The problem is that the Bill, to me, focuses mostly on this middle ground: lawful but harmful. This is the most difficult for platforms to deal with, because it goes back to that subjective issue. I will not go into the way platforms moderate, because I know that you have heard from Professor Klonick, who knows probably more than anyone else in the world about how platforms moderate. Platforms moderate by a mixture of human operatives and very simple AI systems. There is the famous white, black, attack model, which catches out chess players all the time on these platforms.
Even where there are human operatives, these are very much A/B systems: they have a playbook that they follow. Does it fall on this side or that side of our standards and our customer standards? The problem with most of this content is that it does not fall neatly on one side or the other, and to ask private platforms to play referee seems to me not to be fair or reasonable on these platforms.
As I say, I am no supporter generally of these platforms, but one thing I do have sympathy with them on is that they deserve clarity in the law that they are being asked to apply, rather than being asked to follow a set of principles. I would suggest that we perhaps consider looking at article 15 and seeing whether a general obligation to monitor could be put in place. We could put a lot more money into supporting our law enforcement agencies, who need a lot more resource to deal with these online harms—the criminal ones—and we could put a lot more thought into designing a more A/B style of what is and is not acceptable to us as a society and asking the platforms to then implement, with clear guidance, where it is not criminal but may be harmful, what we want them to do through designs and processes. That would be my practical model, if you will, if we were to take it forward.
Lord Griffiths of Burry Port: Thank you both very much indeed. That was most helpful.
The Chair: We are running a bit behind time, so we will crack on.
Q185 Baroness Buscombe: Thank you both. Of course, there is great pressure from the Government to publish this Bill, but the more we look into it, the more questions we seem to raise. This is all extremely helpful.
The Government have stated that the Online Safety Bill will contain “robust protections for journalistic content”. What form should these protections take? Can any regime from which journalists need to be protected be compatible with users’ freedom of expression? In a sense, how do we uphold media freedom here, and how would you define “journalistic content”? We are talking here about locus of definitions, and this is a key definition.

◆ **List of tasks**
• a. In the transcript, how does the speaker say platforms moderate content?
• b. Retype the transcript from "As I say, I" up to and including "take it forward.".
The items after the transcript are separate material.

◆ **Records supplied**
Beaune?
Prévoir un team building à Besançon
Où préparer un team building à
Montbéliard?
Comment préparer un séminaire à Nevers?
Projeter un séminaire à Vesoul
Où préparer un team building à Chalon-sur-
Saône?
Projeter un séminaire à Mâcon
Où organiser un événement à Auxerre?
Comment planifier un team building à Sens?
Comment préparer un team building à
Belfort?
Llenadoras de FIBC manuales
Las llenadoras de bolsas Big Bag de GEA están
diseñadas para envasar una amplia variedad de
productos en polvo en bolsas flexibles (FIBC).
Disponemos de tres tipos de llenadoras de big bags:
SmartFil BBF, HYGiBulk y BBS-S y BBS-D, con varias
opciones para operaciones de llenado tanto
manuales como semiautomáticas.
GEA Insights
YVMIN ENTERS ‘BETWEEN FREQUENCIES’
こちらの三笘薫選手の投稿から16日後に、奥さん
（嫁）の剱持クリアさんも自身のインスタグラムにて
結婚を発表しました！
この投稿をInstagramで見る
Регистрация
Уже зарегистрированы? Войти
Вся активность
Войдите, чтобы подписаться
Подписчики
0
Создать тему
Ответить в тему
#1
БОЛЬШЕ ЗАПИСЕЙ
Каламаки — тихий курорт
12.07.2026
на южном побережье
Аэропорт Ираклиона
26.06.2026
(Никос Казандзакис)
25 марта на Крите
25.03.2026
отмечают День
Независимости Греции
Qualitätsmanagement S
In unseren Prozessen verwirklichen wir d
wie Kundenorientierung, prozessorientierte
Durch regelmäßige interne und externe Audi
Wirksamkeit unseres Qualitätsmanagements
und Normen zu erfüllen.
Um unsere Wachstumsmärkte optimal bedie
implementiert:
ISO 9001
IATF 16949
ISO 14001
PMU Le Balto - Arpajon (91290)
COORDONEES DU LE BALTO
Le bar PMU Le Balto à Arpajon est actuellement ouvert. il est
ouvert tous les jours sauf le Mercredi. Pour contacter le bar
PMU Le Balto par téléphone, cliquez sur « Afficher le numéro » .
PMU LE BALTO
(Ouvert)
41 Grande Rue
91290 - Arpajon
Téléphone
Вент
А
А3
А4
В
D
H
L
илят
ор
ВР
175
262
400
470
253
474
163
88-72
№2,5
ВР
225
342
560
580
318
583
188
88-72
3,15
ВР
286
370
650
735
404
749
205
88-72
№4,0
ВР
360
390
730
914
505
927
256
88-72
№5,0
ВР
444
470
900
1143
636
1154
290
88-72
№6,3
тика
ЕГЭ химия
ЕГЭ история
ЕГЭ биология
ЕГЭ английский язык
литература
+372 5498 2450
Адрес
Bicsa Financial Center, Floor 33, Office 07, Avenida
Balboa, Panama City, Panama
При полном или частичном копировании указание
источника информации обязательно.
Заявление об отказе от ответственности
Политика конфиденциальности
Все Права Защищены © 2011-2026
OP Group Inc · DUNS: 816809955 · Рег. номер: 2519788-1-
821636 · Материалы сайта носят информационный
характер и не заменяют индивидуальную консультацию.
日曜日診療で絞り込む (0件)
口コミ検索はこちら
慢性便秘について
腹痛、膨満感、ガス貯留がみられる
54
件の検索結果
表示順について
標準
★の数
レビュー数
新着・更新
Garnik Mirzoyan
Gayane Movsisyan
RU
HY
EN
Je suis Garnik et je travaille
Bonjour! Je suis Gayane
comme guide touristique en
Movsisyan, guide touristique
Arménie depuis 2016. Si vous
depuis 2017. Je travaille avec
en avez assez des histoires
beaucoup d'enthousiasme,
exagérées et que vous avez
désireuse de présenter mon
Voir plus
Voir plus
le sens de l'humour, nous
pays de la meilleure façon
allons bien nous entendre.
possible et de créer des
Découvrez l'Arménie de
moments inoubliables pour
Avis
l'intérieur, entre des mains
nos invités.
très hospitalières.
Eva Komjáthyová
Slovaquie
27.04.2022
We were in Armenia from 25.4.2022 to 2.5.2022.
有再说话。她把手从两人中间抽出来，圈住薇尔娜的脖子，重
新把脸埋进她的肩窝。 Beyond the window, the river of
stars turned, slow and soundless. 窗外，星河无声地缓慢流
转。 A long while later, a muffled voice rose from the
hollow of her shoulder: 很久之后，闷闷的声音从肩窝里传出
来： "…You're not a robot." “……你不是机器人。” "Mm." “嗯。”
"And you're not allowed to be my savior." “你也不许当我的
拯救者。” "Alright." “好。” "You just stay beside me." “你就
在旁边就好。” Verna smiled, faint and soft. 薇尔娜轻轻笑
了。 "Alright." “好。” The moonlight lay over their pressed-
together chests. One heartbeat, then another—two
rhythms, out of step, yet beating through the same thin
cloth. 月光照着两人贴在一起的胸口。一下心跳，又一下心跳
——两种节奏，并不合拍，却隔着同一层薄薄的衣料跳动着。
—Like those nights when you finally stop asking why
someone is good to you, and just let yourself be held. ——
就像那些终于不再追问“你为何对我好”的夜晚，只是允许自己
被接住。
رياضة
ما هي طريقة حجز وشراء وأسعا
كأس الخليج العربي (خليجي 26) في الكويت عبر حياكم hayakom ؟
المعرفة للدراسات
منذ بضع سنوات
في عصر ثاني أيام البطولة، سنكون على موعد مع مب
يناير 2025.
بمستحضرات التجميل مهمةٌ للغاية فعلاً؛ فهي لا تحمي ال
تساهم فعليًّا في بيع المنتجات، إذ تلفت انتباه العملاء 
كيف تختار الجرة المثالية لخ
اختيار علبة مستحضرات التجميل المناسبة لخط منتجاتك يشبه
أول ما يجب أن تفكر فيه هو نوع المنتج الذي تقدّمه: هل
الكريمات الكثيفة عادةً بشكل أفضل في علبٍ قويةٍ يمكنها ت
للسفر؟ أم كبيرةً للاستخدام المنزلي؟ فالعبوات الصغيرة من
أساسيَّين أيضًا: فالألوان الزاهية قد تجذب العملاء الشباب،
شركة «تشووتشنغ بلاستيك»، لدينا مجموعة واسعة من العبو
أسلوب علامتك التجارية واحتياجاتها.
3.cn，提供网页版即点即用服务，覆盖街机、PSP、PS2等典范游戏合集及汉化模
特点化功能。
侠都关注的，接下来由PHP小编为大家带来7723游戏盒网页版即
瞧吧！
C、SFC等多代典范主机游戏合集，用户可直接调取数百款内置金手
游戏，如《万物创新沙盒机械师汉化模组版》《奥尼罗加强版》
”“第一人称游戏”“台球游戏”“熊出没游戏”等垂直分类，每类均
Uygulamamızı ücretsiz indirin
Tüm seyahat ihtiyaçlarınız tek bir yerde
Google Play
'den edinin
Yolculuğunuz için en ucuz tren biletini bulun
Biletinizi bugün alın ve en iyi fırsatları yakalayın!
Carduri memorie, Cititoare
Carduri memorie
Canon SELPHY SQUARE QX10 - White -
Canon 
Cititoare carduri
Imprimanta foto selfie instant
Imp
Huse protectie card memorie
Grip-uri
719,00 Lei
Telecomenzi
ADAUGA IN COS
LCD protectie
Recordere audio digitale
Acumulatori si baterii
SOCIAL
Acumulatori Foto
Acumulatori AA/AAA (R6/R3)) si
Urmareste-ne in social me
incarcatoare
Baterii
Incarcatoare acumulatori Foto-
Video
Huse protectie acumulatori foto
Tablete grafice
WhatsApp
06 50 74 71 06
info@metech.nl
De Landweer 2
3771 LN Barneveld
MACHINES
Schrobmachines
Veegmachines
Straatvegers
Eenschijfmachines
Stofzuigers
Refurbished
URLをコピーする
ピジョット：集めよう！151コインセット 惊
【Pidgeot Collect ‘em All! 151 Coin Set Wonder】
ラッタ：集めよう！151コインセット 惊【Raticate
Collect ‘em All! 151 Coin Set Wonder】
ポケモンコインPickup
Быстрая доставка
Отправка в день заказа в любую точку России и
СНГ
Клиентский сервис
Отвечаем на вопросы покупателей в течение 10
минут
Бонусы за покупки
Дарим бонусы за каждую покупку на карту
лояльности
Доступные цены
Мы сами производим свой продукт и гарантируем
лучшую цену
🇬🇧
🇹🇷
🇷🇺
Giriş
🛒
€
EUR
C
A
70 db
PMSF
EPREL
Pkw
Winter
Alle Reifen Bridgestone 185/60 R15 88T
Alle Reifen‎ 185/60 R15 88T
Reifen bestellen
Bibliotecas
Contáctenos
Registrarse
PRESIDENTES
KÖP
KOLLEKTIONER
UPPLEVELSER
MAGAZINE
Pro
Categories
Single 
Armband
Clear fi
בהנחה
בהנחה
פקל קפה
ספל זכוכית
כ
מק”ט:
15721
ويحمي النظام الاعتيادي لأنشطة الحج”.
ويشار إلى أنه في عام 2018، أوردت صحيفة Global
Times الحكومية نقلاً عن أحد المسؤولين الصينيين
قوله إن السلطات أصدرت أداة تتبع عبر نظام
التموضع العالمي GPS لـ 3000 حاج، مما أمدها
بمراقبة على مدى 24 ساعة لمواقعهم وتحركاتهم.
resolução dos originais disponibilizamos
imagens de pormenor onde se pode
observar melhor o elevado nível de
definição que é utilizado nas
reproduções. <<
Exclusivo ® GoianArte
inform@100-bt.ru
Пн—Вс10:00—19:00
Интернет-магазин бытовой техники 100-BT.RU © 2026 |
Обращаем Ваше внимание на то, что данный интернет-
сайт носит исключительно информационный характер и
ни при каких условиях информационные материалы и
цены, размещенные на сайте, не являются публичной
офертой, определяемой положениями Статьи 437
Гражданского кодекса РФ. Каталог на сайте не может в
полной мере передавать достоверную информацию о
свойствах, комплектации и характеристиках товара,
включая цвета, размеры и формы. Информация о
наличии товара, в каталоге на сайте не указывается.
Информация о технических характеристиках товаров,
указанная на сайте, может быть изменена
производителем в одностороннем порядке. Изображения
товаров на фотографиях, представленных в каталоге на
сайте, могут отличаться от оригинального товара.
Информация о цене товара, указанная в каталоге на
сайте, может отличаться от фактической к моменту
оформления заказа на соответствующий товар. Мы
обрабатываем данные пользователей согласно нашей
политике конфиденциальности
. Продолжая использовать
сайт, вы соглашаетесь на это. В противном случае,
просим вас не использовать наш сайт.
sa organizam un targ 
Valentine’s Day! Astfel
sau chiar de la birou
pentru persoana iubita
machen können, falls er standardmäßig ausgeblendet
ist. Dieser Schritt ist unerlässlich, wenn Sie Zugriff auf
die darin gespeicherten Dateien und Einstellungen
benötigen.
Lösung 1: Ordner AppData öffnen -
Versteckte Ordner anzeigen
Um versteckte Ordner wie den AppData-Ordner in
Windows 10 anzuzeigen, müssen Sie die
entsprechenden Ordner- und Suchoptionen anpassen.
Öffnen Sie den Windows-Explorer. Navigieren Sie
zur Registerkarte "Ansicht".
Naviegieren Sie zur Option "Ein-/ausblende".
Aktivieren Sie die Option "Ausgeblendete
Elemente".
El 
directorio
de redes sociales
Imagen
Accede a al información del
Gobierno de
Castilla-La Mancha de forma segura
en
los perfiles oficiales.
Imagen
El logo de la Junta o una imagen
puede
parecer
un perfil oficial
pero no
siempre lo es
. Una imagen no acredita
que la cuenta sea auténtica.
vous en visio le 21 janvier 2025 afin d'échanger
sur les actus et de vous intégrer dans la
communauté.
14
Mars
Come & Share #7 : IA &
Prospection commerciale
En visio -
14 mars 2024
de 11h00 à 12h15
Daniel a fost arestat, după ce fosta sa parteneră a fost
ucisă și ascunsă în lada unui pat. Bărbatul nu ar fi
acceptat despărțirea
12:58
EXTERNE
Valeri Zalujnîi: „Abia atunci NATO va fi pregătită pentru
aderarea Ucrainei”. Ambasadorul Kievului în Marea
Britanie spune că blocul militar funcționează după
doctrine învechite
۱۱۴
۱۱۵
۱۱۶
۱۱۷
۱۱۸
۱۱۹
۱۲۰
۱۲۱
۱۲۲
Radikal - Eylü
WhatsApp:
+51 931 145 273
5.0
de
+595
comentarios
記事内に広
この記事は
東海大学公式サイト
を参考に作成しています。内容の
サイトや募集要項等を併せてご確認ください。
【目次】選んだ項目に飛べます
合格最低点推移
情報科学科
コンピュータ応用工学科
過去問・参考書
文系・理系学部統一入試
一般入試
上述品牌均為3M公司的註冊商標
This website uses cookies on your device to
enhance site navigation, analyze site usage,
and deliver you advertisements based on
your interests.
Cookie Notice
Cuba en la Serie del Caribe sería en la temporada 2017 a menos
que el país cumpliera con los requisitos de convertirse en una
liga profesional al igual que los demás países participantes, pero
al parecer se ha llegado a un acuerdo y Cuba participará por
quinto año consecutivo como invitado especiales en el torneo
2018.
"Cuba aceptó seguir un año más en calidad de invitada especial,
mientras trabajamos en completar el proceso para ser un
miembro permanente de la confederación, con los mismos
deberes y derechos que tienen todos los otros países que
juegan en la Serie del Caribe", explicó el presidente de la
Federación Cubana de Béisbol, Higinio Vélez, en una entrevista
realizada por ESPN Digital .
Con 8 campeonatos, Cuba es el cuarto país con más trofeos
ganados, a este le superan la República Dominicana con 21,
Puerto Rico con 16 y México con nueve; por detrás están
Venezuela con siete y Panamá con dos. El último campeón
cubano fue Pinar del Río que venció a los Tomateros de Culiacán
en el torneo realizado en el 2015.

◆ **Task-by-task solutions**
• a. By a mixture of human operatives and very simple AI systems.

• b.
As I say, I am no supporter generally of these platforms, but one thing I do have sympathy with them on is that they deserve clarity in the law that they are being asked to apply, rather than being asked to follow a set of principles. I would suggest that we perhaps consider looking at article 15 and seeing whether a general obligation to monitor could be put in place. We could put a lot more money into supporting our law enforcement agencies, who need a lot more resource to deal with these online harms—the criminal ones—and we could put a lot more thought into designing a more A/B style of what is and is not acceptable to us as a society and asking the platforms to then implement, with clear guidance, where it is not criminal but may be harmful, what we want them to do through designs and processes. That would be my practical model, if you will, if we were to take it forward.